**Text section**
● ● ● ● ● ● ●

This code will work for very specific dimensions but not for others.

It will work for square matrix multiplication when width is exactly equal to the product of your block dimension (number of threads - 20 in the code you have shown) and your grid dimension (number of blocks - 50 in the code you have shown).

So when width is 20*50 (1000) it will work as shown. But if I change width to some other value (say 800) and make no other changes, your code won't work. In the case of 800, however, I could get your code working by changing the grid dimension from 50 to 40, then width = 800 = 20 *40.

But what if I need to multiply two matrices of width 799? I can't come up with a product of grid and block dimension that will match that width exactly.

This is a fairly standard problem in CUDA programming - I cannot come up with convenient block and grid dimensions to exactly match my work (i.e. data) size, and if I launch too many (threads/blocks) things don't seem to work.

● ● ● ● ● ● ●

**Things to do**
a) According to the text on CUDA grid and block dimensions, what change would make the code work for a width of 800?
b) Please write out the part of the text on CUDA grid and block dimensions starting with "It will work for" and going on through "you have shown).".
c) Continue the text on CUDA grid and block dimensions after its last sentence.

**Material provided**
● ● ● ● ● ● ●

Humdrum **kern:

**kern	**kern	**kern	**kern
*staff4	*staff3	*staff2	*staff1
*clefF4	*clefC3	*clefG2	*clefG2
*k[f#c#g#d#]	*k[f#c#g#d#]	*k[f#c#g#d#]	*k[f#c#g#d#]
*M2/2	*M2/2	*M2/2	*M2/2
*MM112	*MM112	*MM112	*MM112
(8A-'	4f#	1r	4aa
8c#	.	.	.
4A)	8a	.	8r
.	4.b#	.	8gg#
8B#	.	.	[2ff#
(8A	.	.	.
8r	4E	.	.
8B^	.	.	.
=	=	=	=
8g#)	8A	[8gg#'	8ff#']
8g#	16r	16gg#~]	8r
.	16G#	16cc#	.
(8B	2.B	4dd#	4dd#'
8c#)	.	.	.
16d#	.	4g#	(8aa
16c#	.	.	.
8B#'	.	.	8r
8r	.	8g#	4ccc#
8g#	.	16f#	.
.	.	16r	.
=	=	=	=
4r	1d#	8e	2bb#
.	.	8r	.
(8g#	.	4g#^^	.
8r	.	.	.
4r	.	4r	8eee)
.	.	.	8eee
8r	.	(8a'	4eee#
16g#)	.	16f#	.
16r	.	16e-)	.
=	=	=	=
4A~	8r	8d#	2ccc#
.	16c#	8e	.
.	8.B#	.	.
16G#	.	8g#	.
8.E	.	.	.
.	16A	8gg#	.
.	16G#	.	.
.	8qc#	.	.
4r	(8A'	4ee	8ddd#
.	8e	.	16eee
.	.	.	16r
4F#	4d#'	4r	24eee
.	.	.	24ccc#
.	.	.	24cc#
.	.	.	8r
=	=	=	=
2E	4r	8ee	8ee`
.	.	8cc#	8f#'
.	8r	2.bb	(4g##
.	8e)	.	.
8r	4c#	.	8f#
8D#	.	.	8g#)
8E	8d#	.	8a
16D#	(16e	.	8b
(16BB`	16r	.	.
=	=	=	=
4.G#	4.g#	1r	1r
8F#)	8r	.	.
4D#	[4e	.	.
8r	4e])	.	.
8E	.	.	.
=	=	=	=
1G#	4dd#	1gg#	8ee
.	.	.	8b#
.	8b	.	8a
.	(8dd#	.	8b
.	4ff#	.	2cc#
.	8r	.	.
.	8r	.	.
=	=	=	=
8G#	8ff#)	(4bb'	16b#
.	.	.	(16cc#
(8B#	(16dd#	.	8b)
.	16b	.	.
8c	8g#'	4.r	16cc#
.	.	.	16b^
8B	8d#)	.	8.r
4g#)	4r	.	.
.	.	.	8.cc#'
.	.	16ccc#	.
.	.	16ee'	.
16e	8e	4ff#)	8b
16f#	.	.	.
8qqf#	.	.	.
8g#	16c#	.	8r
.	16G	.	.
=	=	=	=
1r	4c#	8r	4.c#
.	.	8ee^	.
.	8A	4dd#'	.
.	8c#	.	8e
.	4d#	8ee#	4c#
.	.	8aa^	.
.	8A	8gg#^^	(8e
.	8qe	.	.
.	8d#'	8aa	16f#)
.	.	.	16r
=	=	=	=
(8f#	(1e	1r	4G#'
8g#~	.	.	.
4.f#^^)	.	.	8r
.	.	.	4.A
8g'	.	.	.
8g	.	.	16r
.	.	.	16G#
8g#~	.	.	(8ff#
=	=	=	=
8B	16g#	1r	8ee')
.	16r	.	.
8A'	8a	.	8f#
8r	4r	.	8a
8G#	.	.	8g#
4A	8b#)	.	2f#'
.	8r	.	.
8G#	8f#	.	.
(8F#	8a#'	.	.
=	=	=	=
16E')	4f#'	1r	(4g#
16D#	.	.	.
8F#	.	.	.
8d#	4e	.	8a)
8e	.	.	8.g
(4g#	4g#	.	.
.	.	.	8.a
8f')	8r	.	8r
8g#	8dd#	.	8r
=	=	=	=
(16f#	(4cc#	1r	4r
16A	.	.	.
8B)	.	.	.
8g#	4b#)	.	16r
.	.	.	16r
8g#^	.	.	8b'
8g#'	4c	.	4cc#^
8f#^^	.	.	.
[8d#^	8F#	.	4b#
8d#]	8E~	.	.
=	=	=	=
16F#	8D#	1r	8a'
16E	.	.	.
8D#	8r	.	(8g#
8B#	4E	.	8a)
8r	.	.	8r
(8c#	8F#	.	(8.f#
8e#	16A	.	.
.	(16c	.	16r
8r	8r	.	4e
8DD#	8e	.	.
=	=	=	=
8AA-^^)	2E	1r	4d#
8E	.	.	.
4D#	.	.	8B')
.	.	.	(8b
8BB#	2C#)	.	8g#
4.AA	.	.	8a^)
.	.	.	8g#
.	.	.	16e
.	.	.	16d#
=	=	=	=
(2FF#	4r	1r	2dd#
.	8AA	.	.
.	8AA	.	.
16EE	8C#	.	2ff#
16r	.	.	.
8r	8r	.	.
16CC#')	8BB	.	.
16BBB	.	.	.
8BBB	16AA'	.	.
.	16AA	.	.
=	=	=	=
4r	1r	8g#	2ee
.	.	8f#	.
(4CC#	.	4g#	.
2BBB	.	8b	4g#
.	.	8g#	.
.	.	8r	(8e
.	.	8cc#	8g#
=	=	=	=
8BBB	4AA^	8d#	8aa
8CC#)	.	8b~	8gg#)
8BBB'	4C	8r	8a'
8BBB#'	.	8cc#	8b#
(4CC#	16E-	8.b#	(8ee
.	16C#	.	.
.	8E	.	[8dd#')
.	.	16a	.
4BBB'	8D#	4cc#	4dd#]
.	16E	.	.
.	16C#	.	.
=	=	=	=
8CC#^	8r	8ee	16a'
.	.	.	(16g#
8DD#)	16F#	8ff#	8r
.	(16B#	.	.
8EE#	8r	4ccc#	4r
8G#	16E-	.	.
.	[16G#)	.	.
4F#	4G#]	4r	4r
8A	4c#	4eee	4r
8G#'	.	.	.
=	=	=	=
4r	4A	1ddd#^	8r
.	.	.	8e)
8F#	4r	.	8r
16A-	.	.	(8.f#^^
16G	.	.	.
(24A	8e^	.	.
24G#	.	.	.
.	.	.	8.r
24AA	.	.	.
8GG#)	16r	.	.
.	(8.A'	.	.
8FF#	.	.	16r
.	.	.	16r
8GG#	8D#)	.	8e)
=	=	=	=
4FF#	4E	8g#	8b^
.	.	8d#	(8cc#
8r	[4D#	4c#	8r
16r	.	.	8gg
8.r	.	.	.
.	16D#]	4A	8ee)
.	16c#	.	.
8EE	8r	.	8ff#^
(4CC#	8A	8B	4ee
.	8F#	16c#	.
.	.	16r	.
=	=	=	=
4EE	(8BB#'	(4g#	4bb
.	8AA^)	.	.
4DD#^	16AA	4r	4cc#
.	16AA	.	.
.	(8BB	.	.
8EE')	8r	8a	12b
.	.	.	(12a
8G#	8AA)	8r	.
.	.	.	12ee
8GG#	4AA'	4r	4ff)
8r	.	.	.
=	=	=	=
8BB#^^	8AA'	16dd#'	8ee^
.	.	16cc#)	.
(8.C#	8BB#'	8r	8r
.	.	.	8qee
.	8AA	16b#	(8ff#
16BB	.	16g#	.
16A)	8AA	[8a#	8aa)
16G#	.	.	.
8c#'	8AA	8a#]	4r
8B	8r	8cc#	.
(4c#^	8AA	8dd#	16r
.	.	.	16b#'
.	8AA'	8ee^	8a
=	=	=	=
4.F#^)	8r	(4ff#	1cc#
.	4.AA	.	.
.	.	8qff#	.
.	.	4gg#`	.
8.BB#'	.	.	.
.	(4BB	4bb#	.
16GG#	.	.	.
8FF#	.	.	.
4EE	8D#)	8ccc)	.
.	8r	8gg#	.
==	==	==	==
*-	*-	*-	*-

● ● ● ● ● ● ●

**Results of the exercise**
a) Changing the grid dimension from 50 to 40, so that 800 = 20 × 40.

b)
It will work for square matrix multiplication when width is exactly equal to the product of your block dimension (number of threads - 20 in the code you have shown) and your grid dimension (number of blocks - 50 in the code you have shown).

c)
To fix this problem we must do 2 things:

  1. Be sure to launch at least enough, but maybe more than enough threads (blocks of threads) to cover the entire data set
  2. Add conditional code in the kernel, so that only the threads corresponding to valid data do any real work.

To address item 1 above, we modify our grid dimension calculations to something like this:

    dim3 dimBlock(16,16);
    dim3 blockID((width+dimBlock.x-1)/dimBlock.x,(width+dimBlock.y-1)/dimBlock.y);

To address item 2 above we modify our kernel code to condition thread behavior on whether or not the thread corresponds to valid data:

__global__ void kernel(int *a,int *b,int *c, int mwidth)
{

        int tx = threadIdx.x + blockIdx.x*blockDim.x;
        int ty = threadIdx.y + blockIdx.y*blockDim.y;
        if ((tx<mwidth)&&(ty<mwidth)){

          int sum=0,k;

          for(k=0;k<(mwidth);++k)
          {
                sum += a[ty*mwidth +k]*b[k*mwidth + tx];
          }
          c[ty*mwidth + tx] = sum;}
}

And since we've modified the kernel with a new parameter, we have to pass that parameter on invocation:

    kernel<<<blockID,dimBlock>>>(dev_a,dev_b,dev_c, width);

That should be what is needed to logically extend the code you have shown to handle "arbitrary" dimensions. I would also suggest adding proper cuda error checking any time you are having trouble with a CUDA code.